People with pets (or certain livestock) know what dingleberries are: those are the pieces of poo stuck to the fur around the animal’s butt, which has to either be plucked off by hand or the area shaved. Why then, you ask, if I was pulling weeds, did I think of dingleberries?

The weeds seemed to have segregated themselves: plain old grass there, purslane hither, pigweed yon, and garden spurge and gripeweed – both of which I personally think should be renamed to “what the hell is this pain in the ass, invasive crap that can seemingly grow anywhere, even when other weeds cannot”, but that’s probably too long and would not translate into Latin well – everywhere. One row in particular, where the cukes had been, but where nothing had taken their place when they had exhausted themselves, was overrun with purslane, pigweed, spurge, and gripeweed. Despite that row not having been intentionally watered, the weeds were growing rather vigorously. I suspect these are weeds the Republicans would approve on, given their bootstrappy nature of overcoming poor situations and making their presence known. The simplest way to get them out was to trowel under them and lift with one hand – to make sure the root system would be plucked out as well – while pulling a bunch off them with the other hand. There is a great deal of cow poop in the soil mixture of the rows. It’s great stuff. But just like the plants I intentionally grew, the weeds love it too. And they show their love by rooting right into poop clumps, so when the weeds are extracted, roots and all, clinging to the roots: dingleberries. Like this:

Dingleberries
Dingleberries

Since we need to keep as much of the poop in the rows as possible, weeding then becomes a multistep process: trowel under them, pull them, then knock off as many of the dingleberries as possible. Toss the weeds into the bucket and move on. Repeat until the bucket is full and needs to be emptied in the bag. When the bag is full, tie it closed and smile, because you are keeping yard waste pickup crews employed. Prepare a new bag. Repeat the entire process.

In the end, what you have is a good day’s work, and progress on getting more rows prepped to hold cover crop seed – hopefully completing the rest of the rear garden by tomorrow, as we are expecting rain on Saturday if the forecast holds. The first row in this picture is the cover crop coming in.

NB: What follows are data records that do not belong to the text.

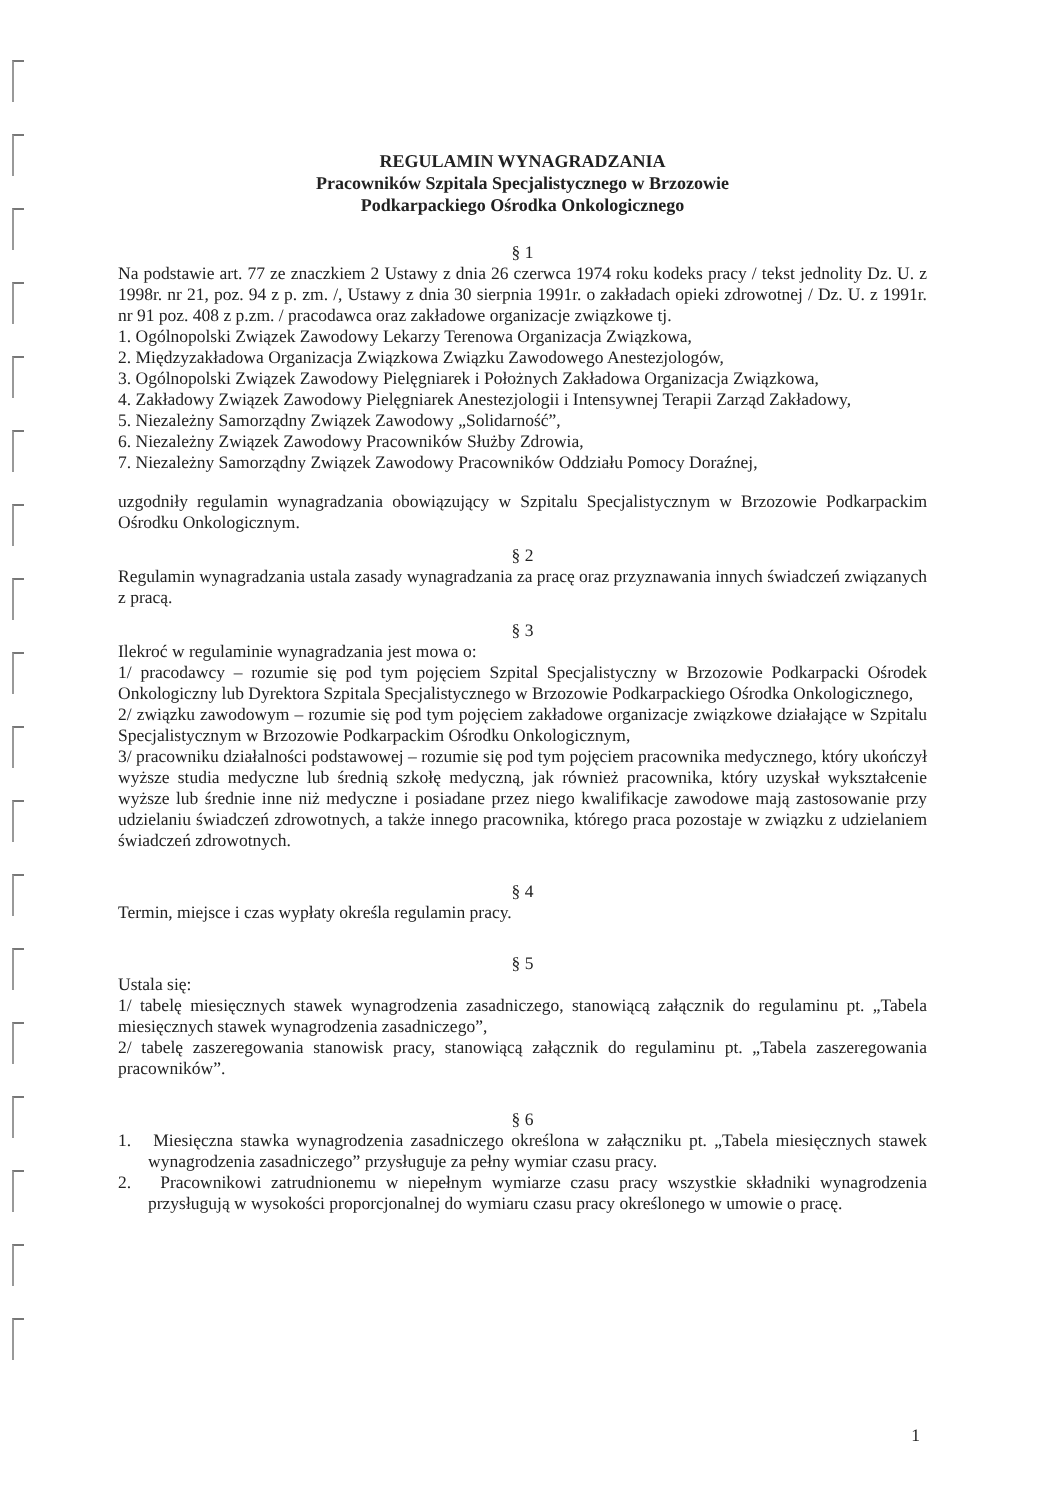REGULAMIN WYNAGRADZANIA
Pracowników Szpitala Specjalistycznego w Brzozowie
Podkarpackiego Ośrodka Onkologicznego
§ 1
Na podstawie art. 77 ze znaczkiem 2 Ustawy z dnia 26 czerwca 1974 roku kodeks pracy / tekst jednolity Dz. U. z 1998r. nr 21, poz. 94 z p. zm. /, Ustawy z dnia 30 sierpnia 1991r. o zakładach opieki zdrowotnej / Dz. U. z 1991r. nr 91 poz. 408 z p.zm. / pracodawca oraz zakładowe organizacje związkowe tj.
1. Ogólnopolski Związek Zawodowy Lekarzy Terenowa Organizacja Związkowa,
2. Międzyzakładowa Organizacja Związkowa Związku Zawodowego Anestezjologów,
3. Ogólnopolski Związek Zawodowy Pielęgniarek i Położnych Zakładowa Organizacja Związkowa,
4. Zakładowy Związek Zawodowy Pielęgniarek Anestezjologii i Intensywnej Terapii Zarząd Zakładowy,
5. Niezależny Samorządny Związek Zawodowy „Solidarność”,
6. Niezależny Związek Zawodowy Pracowników Służby Zdrowia,
7. Niezależny Samorządny Związek Zawodowy Pracowników Oddziału Pomocy Doraźnej,
uzgodniły regulamin wynagradzania obowiązujący w Szpitalu Specjalistycznym w Brzozowie Podkarpackim Ośrodku Onkologicznym.
§ 2
Regulamin wynagradzania ustala zasady wynagradzania za pracę oraz przyznawania innych świadczeń związanych z pracą.
§ 3
Ilekroć w regulaminie wynagradzania jest mowa o:
1/ pracodawcy – rozumie się pod tym pojęciem Szpital Specjalistyczny w Brzozowie Podkarpacki Ośrodek Onkologiczny lub Dyrektora Szpitala Specjalistycznego w Brzozowie Podkarpackiego Ośrodka Onkologicznego,
2/ związku zawodowym – rozumie się pod tym pojęciem zakładowe organizacje związkowe działające w Szpitalu Specjalistycznym w Brzozowie Podkarpackim Ośrodku Onkologicznym,
3/ pracowniku działalności podstawowej – rozumie się pod tym pojęciem pracownika medycznego, który ukończył wyższe studia medyczne lub średnią szkołę medyczną, jak również pracownika, który uzyskał wykształcenie wyższe lub średnie inne niż medyczne i posiadane przez niego kwalifikacje zawodowe mają zastosowanie przy udzielaniu świadczeń zdrowotnych, a także innego pracownika, którego praca pozostaje w związku z udzielaniem świadczeń zdrowotnych.
§ 4
Termin, miejsce i czas wypłaty określa regulamin pracy.
§ 5
Ustala się:
1/ tabelę miesięcznych stawek wynagrodzenia zasadniczego, stanowiącą załącznik do regulaminu pt. „Tabela miesięcznych stawek wynagrodzenia zasadniczego”,
2/ tabelę zaszeregowania stanowisk pracy, stanowiącą załącznik do regulaminu pt. „Tabela zaszeregowania pracowników”.
§ 6
1. Miesięczna stawka wynagrodzenia zasadniczego określona w załączniku pt. „Tabela miesięcznych stawek wynagrodzenia zasadniczego” przysługuje za pełny wymiar czasu pracy.
2. Pracownikowi zatrudnionemu w niepełnym wymiarze czasu pracy wszystkie składniki wynagrodzenia przysługują w wysokości proporcjonalnej do wymiaru czasu pracy określonego w umowie o pracę.
1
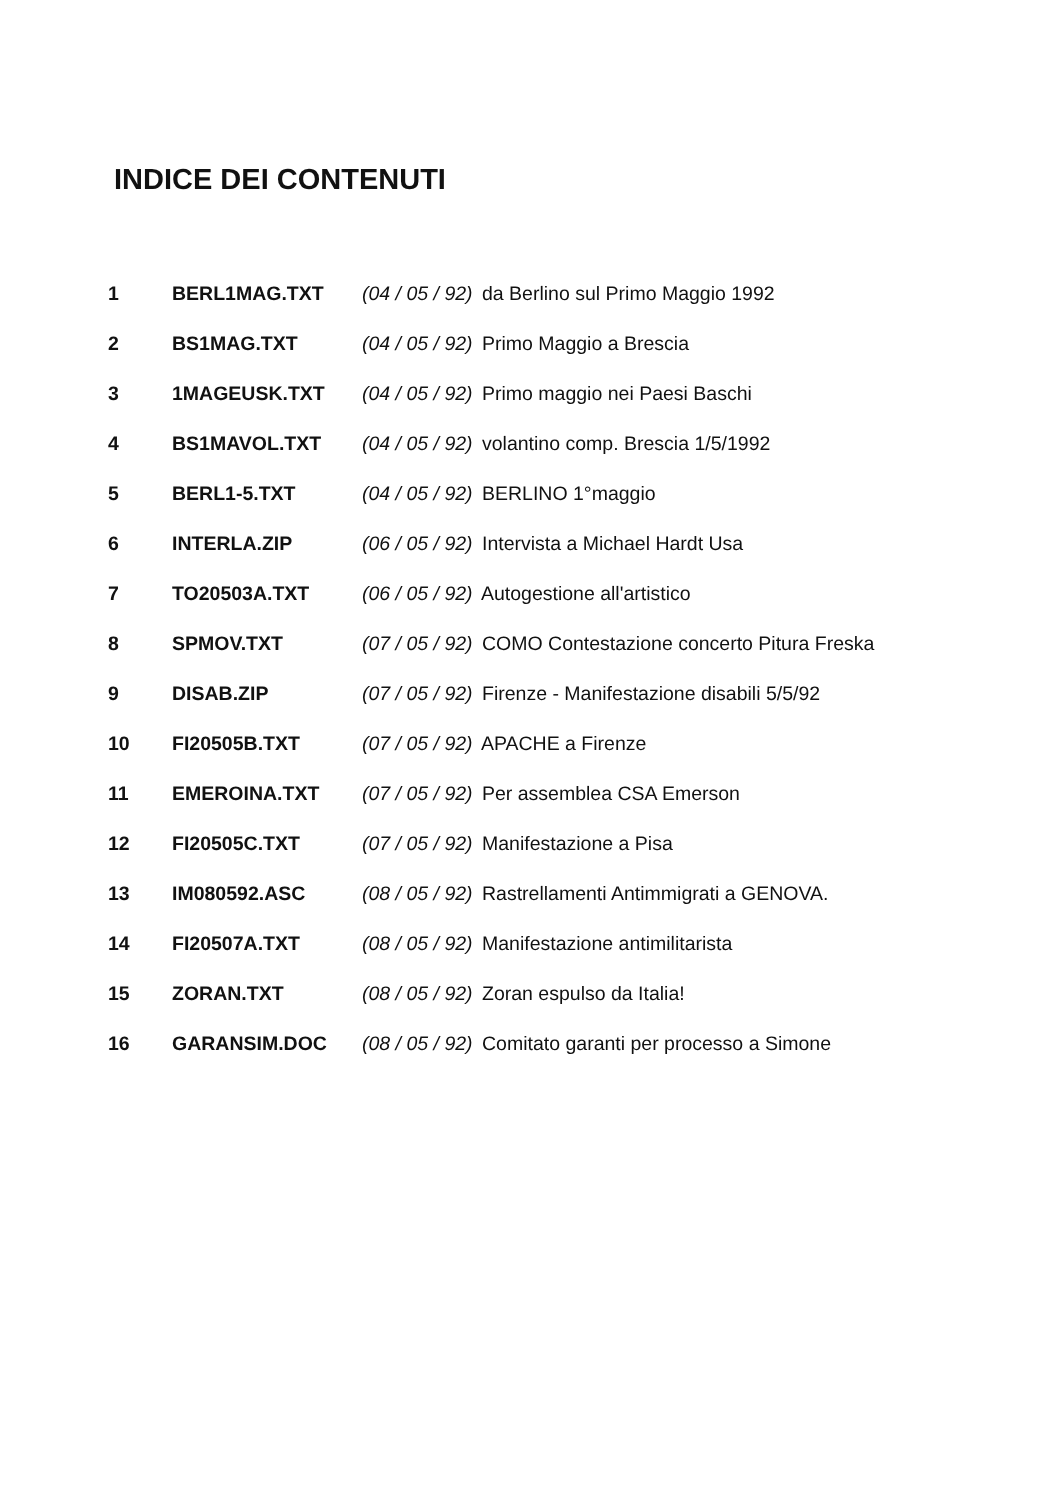INDICE DEI CONTENUTI
| 1 | BERL1MAG.TXT | (04 / 05 / 92) da Berlino sul Primo Maggio 1992 |
| 2 | BS1MAG.TXT | (04 / 05 / 92) Primo Maggio a Brescia |
| 3 | 1MAGEUSK.TXT | (04 / 05 / 92) Primo maggio nei Paesi Baschi |
| 4 | BS1MAVOL.TXT | (04 / 05 / 92) volantino comp. Brescia 1/5/1992 |
| 5 | BERL1-5.TXT | (04 / 05 / 92) BERLINO 1°maggio |
| 6 | INTERLA.ZIP | (06 / 05 / 92) Intervista a Michael Hardt Usa |
| 7 | TO20503A.TXT | (06 / 05 / 92) Autogestione all'artistico |
| 8 | SPMOV.TXT | (07 / 05 / 92) COMO Contestazione concerto Pitura Freska |
| 9 | DISAB.ZIP | (07 / 05 / 92) Firenze - Manifestazione disabili 5/5/92 |
| 10 | FI20505B.TXT | (07 / 05 / 92) APACHE a Firenze |
| 11 | EMEROINA.TXT | (07 / 05 / 92) Per assemblea CSA Emerson |
| 12 | FI20505C.TXT | (07 / 05 / 92) Manifestazione a Pisa |
| 13 | IM080592.ASC | (08 / 05 / 92) Rastrellamenti Antimmigrati a GENOVA. |
| 14 | FI20507A.TXT | (08 / 05 / 92) Manifestazione antimilitarista |
| 15 | ZORAN.TXT | (08 / 05 / 92) Zoran espulso da Italia! |
| 16 | GARANSIM.DOC | (08 / 05 / 92) Comitato garanti per processo a Simone |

The middle row in this picture is not weeds, as it happens. Those are the late planted tomatoes and peppers. Unfortunately, it appears I either lost that page of my notes or forgot to write down exactly what kind of one pepper was transplanted. They are robust, sturdy, thriving plants, heavy with fruit. I don’t have any earthly idea what type they may be (not bells, that much I know), but they’re beautiful.

Late season garden
Late season garden

 

 

Market Day

We went to the market today, my mom, my sister, my nephew, and I, walking amongst the vendors set up under the Fuller Warren bridge, the shade from which, combined with the stiff breeze from the river, making it much cooler than it was in the direct sun. Wandering up and down the lanes, we – or, rather, they – sampled wares from some of the vendors, pored over photos and paintings, and marveled at (and petted!) the large numbers of dogs people had brought to mingle with the crowd. The aromas from the food stalls, closest to the river, wafted over everything, a tumbling mixture of pizza and fish and sausage and various meats on a stick. Music floated in from different corners of the market, growing louder or softer depending on which direction you moved next. As we walked about, picking up some veggies and cheese here, some milk and meat there, what was I thinking?

Nothing.

Not the work that awaited me on my return, not the horrendous events in Connecticut yesterday, not my uncle’s sudden death, not bills or health or cleaning out the fridge or any of the million other mundane tasks that consume our lives at some point.

And it was one of the better outings I’ve ever had.